Class CharTypes


  • public final class CharTypes
    extends java.lang.Object
    • Field Summary

      Fields 
      Modifier and Type Field Description
      protected static byte[] HB  
      protected static char[] HC  
      protected static int[] sHexValues
      Lookup table for the first 256 Unicode characters (ASCII / UTF-8) range.
      protected static int[] sInputCodes
      Lookup table used for determining which input characters need special handling when contained in text segment.
      protected static int[] sInputCodesComment
      Decoding table used to quickly determine characters that are relevant within comment content.
      protected static int[] sInputCodesJsNames
      To support non-default (and -standard) unquoted field names mode, need to have alternate checking.
      protected static int[] sInputCodesUTF8
      Additionally we can combine UTF-8 decoding info into similar data table.
      protected static int[] sInputCodesUtf8JsNames
      This table is similar to Latin-1, except that it marks all "high-bit" code as ok.
      protected static int[] sInputCodesWS
      Decoding table used for skipping white space and comments.
      protected static int[] sOutputEscapes128
      Lookup table used for determining which output characters in 7-bit ASCII range need to be quoted.
    • Constructor Summary

      Constructors 
      Constructor Description
      CharTypes()  
    • Field Detail

      • HC

        protected static final char[] HC
      • HB

        protected static final byte[] HB
      • sInputCodes

        protected static final int[] sInputCodes
        Lookup table used for determining which input characters need special handling when contained in text segment.
      • sInputCodesUTF8

        protected static final int[] sInputCodesUTF8
        Additionally we can combine UTF-8 decoding info into similar data table.
      • sInputCodesJsNames

        protected static final int[] sInputCodesJsNames
        To support non-default (and -standard) unquoted field names mode, need to have alternate checking. Basically this is list of 8-bit ASCII characters that are legal as part of Javascript identifier
      • sInputCodesUtf8JsNames

        protected static final int[] sInputCodesUtf8JsNames
        This table is similar to Latin-1, except that it marks all "high-bit" code as ok. They will be validated at a later point, when decoding name
      • sInputCodesComment

        protected static final int[] sInputCodesComment
        Decoding table used to quickly determine characters that are relevant within comment content.
      • sInputCodesWS

        protected static final int[] sInputCodesWS
        Decoding table used for skipping white space and comments.
        Since:
        2.3
      • sOutputEscapes128

        protected static final int[] sOutputEscapes128
        Lookup table used for determining which output characters in 7-bit ASCII range need to be quoted.
      • sHexValues

        protected static final int[] sHexValues
        Lookup table for the first 256 Unicode characters (ASCII / UTF-8) range. For actual hex digits, contains corresponding value; for others -1.

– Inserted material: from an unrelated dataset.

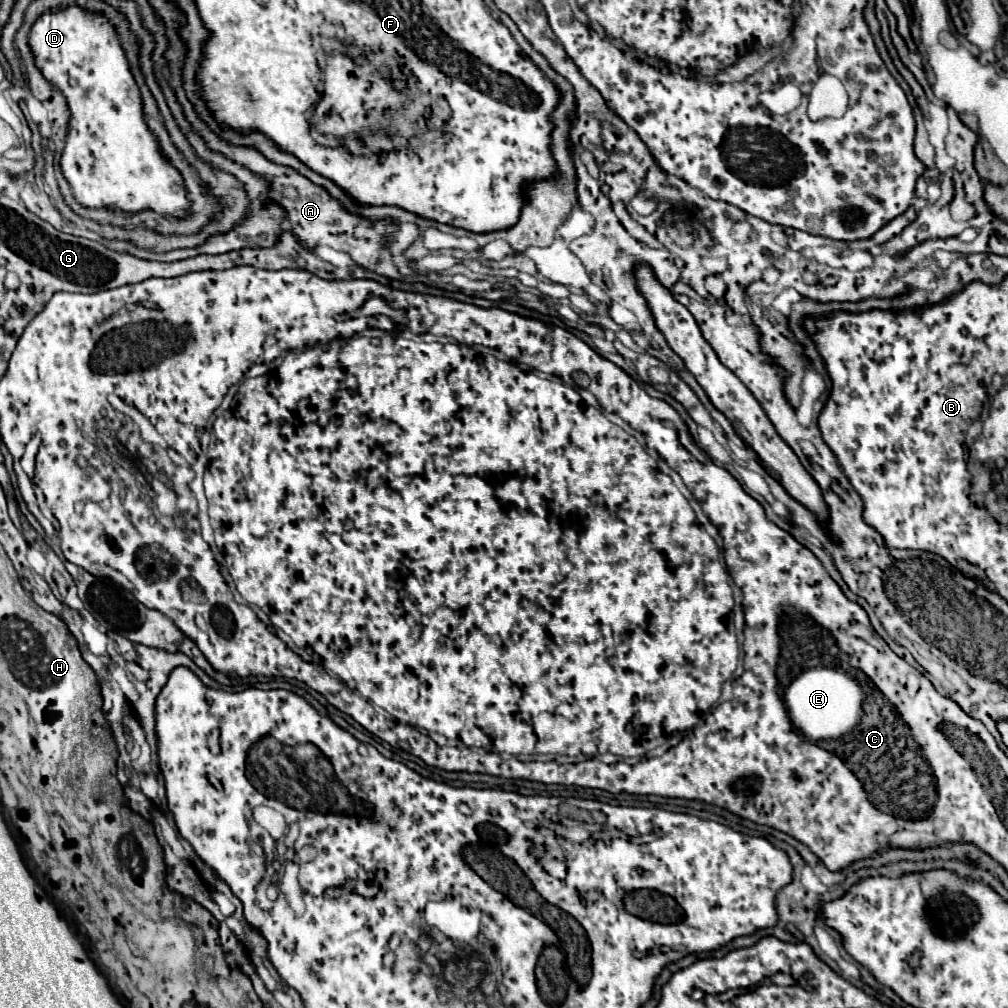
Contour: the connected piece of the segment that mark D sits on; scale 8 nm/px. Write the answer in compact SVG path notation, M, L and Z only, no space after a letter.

        NOTE: before 2.10.1, was of size 128, extended for simpler handling

    • Constructor Detail

      • CharTypes

        public CharTypes()
    • Method Detail

      • getInputCodeLatin1

        public static int[] getInputCodeLatin1()
      • getInputCodeUtf8

        public static int[] getInputCodeUtf8()
      • getInputCodeLatin1JsNames

        public static int[] getInputCodeLatin1JsNames()
      • getInputCodeUtf8JsNames

        public static int[] getInputCodeUtf8JsNames()
      • getInputCodeComment

        public static int[] getInputCodeComment()
      • getInputCodeWS

        public static int[] getInputCodeWS()
      • get7BitOutputEscapes

        public static int[] get7BitOutputEscapes()
        Accessor for getting a read-only encoding table for first 128 Unicode code points (single-byte UTF-8 characters). Value of 0 means "no escaping"; other positive values that value is character to use after backslash; and negative values that generic (backslash - u) escaping is to be used.
        Returns:
        128-entry int[] that contains escape definitions
      • get7BitOutputEscapes

        public static int[] get7BitOutputEscapes​(int quoteChar)
        Alternative to get7BitOutputEscapes() when a non-standard quote character is used.
        Parameters:
        quoteChar - Character used for quoting textual values and property names; usually double-quote but sometimes changed to single-quote (apostrophe)
        Returns:
        128-entry int[] that contains escape definitions
        Since:
        2.10
      • charToHex

        public static int charToHex​(int ch)
      • appendQuoted

        public static void appendQuoted​(java.lang.StringBuilder sb,
                                        java.lang.String content)
      • copyHexChars

        public static char[] copyHexChars()
      • copyHexBytes

        public static byte[] copyHexBytes()